Article 15 | Election
When you come to knowing God, the initiative lies on His side. If He does not show Himself, nothing you can do will enable you to find Him.
C.S. Lewis
How can we faithfully follow Jesus?
Not,
Who is chosen?
The concept of election is one of the primary themes throughout Scripture. It begins in the Old Testament where verbs like “to choose” and “to elect” occur over one hundred sixty four times. In the New Testament, the terms are used with the same type of frequency, always denoting the general sense of choosing among two or more possibilities. It begins with Christ choosing the apostles, and then moves to the fuller sense, where Christ chooses the members of the community that will represent Him during the interim period prior to His return.
Two wonderful Scriptural presentations of this concept are located in Colossians and Ephesians.
1 Corinthians 1:27-29: But God chose what is foolish in the world to shame the wise; God chose what is weak in the world to shame the strong; God chose what is low and despised in the world, things that are not, to reduce to nothing things that are, so that no one might boast in the presence of God.
Ephesians 1: Blessed be the God and Father of our Lord Jesus Christ, who has blessed us in Christ with every spiritual blessing in the heavenly places, just as he chose us in Christ before the foundation of the world to be holy blameless before him in love.
Unfortunately, much of the controversy surrounding the doctrine of election and predestination has been upon those who might not be elected.

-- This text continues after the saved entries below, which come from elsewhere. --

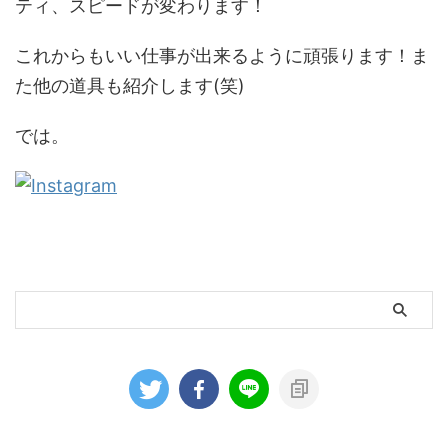
ティ、スピードが変わります！
これからもいい仕事が出来るように頑張ります！ま
た他の道具も紹介します(笑)
では。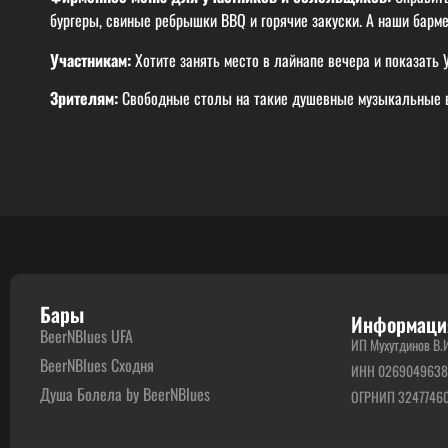
бургеры, свиные ребрышки BBQ и горячие закуски. А наши барм
Участникам:
Хотите занять место в лайнапе вечера и показать 
Зрителям:
Свободные столы на такие душевные музыкальные ве
Бары
Информаци
BeerNBlues UFA
ИП Мухутдинов В.
BeerNBlues Сходня
ИНН 026904963
Душа Болела by BeerNBlues
ОГРНИП 3247746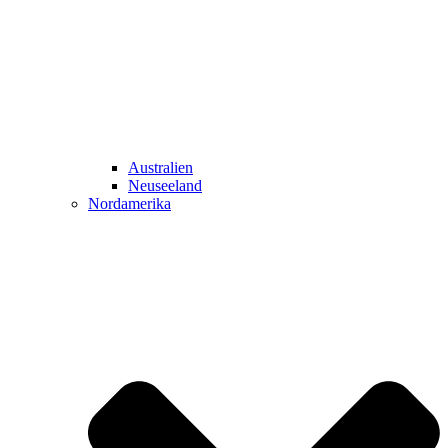
Australien
Neuseeland
Nordamerika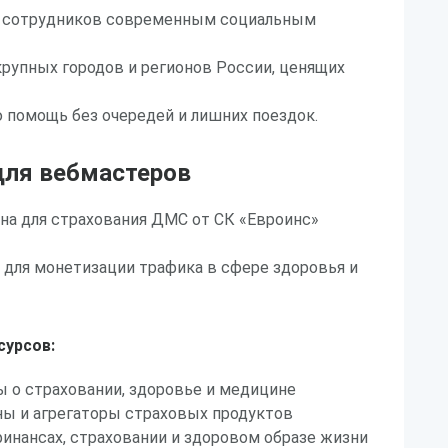
 сотрудников современным социальным
крупных городов и регионов России, ценящих
 помощь без очередей и лишних поездок.
ля вебмастеров
на для страхования ДМС от СК «Евроинс»
для монетизации трафика в сфере здоровья и
сурсов:
 о страховании, здоровье и медицине
ы и агрегаторы страховых продуктов
финансах, страховании и здоровом образе жизни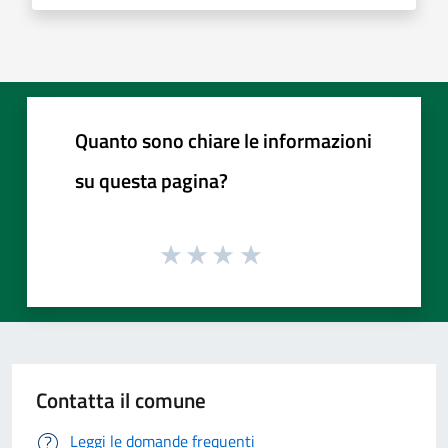
Quanto sono chiare le informazioni
su questa pagina?
Contatta il comune
Leggi le domande frequenti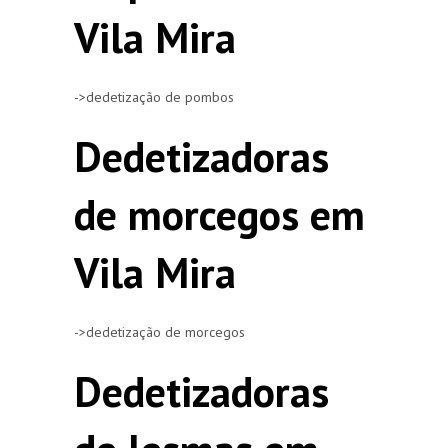
Vila Mira
->dedetização de pombos
Dedetizadoras
de morcegos em
Vila Mira
->dedetização de morcegos
Dedetizadoras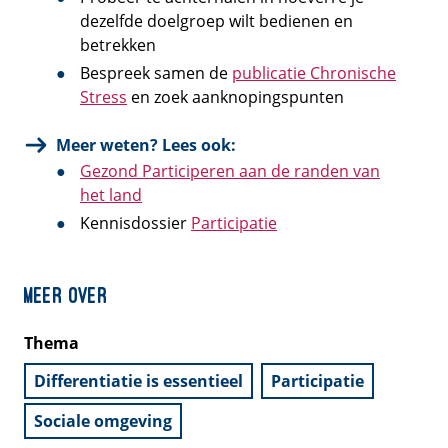
dezelfde doelgroep wilt bedienen en
betrekken
Bespreek samen de
publicatie Chronische
Stress
en zoek aanknopingspunten
Meer weten? Lees ook:
Gezond Participeren aan de randen van
het land
Kennisdossier
Participatie
Meer over
Thema
Differentiatie is essentieel
Participatie
Sociale omgeving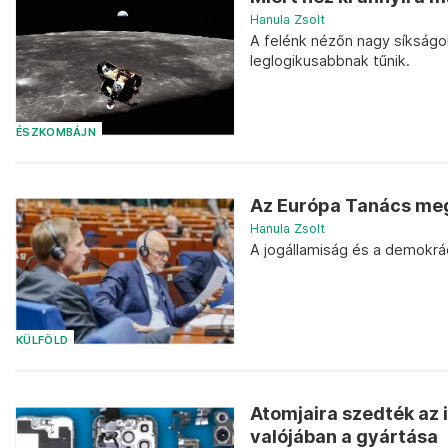
Hanula Zsolt
A felénk nézőn nagy síkságok 
leglogikusabbnak tűnik.
ÉSZKOMBÁJN
Az Európa Tanács megf
Hanula Zsolt
A jogállamiság és a demokrác
KÜLFÖLD
Atomjaira szedték az 
valójában a gyártása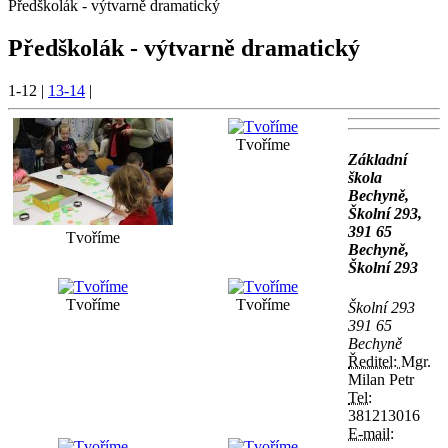
Předškolák - výtvarně dramatický
Předškolák - výtvarně dramatický
1-12
|
13-14
|
Tvoříme
Základní
škola
Bechyně,
Školní 293,
391 65
Tvoříme
Bechyně,
Školní 293
Tvoříme
Tvoříme
Školní 293
391 65
Bechyně
Ředitel:
Mgr.
Milan Petr
Tel:
381213016
E-mail:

Although these questions concerning the nature and methodology of God’s election are valid, they are largely ignored by the apostolic authors of Scripture. Their focus is on God’s calling of people who steadily have the character of Jesus developed within them through the process of discipleship.
A person can know Jesus is calling them, when they see the Magnificence of Christ and desire to follow, learn from and worship him.
Recommended Reading: The Divine Conspiracy, by Dallas Willard, Resident Aliens, by Stanley Hauerwas and Will Willimon, The Politics of Jesus, by John Howard Yoder, The Cost of Discipleship, by Dietrich Bonhoeffer and Agenda For Biblical People, and Call to Conversion, by Jim Wallis.